● **WHAT NEEDS TO BE DONE**
Copy each line below that has "space".

● **Code change snippets**
= = = =

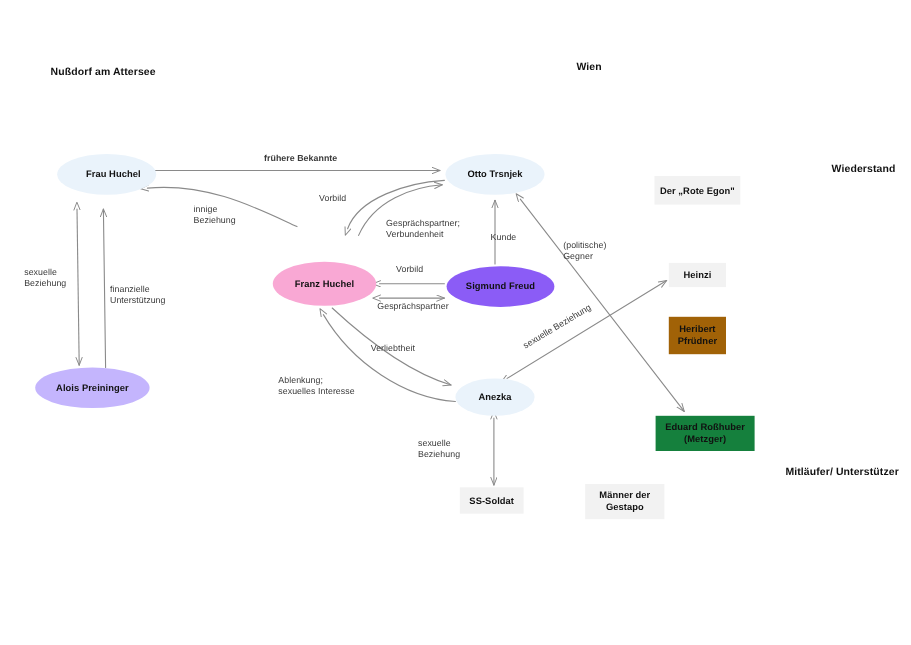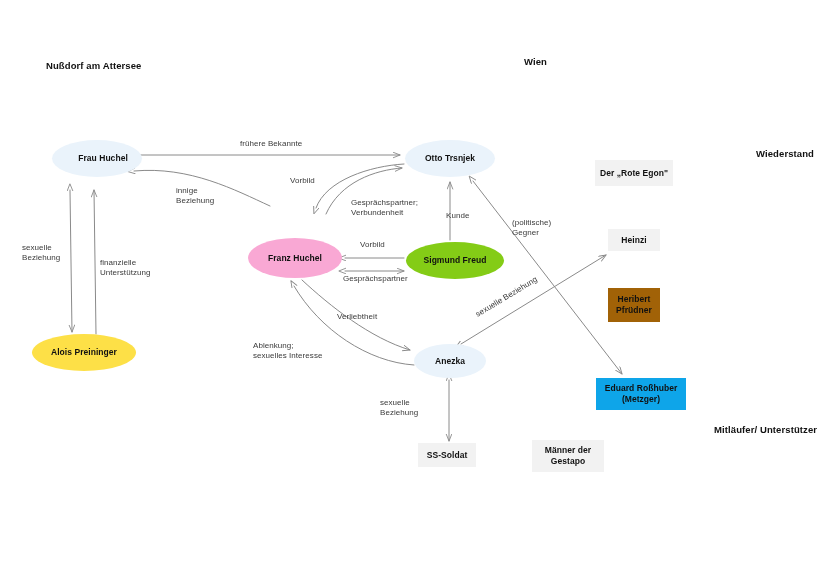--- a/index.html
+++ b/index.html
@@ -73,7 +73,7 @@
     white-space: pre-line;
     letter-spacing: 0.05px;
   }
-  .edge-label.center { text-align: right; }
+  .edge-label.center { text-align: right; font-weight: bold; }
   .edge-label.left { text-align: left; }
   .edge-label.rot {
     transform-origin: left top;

= = = =

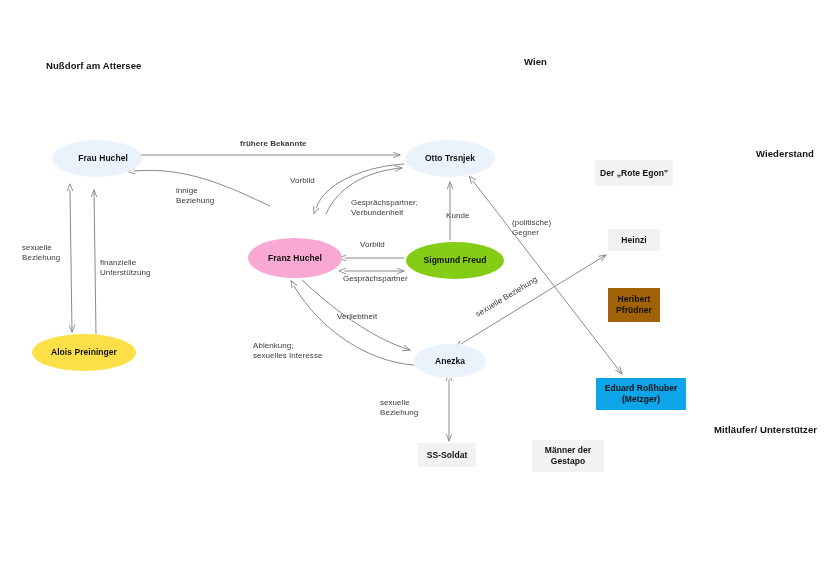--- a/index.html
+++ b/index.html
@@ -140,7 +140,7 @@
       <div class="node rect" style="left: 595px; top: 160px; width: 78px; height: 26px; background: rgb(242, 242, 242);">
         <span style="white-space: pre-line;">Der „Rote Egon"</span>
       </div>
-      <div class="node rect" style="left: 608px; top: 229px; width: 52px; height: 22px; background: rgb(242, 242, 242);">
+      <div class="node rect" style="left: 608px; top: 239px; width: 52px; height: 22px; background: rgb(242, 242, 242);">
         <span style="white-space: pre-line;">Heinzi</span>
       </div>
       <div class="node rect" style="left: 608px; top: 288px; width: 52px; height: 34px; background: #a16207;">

= = = =

● **WRITTEN ANSWER**
     white-space: pre-line;
         <span style="white-space: pre-line;">Der „Rote Egon"</span>
         <span style="white-space: pre-line;">Heinzi</span>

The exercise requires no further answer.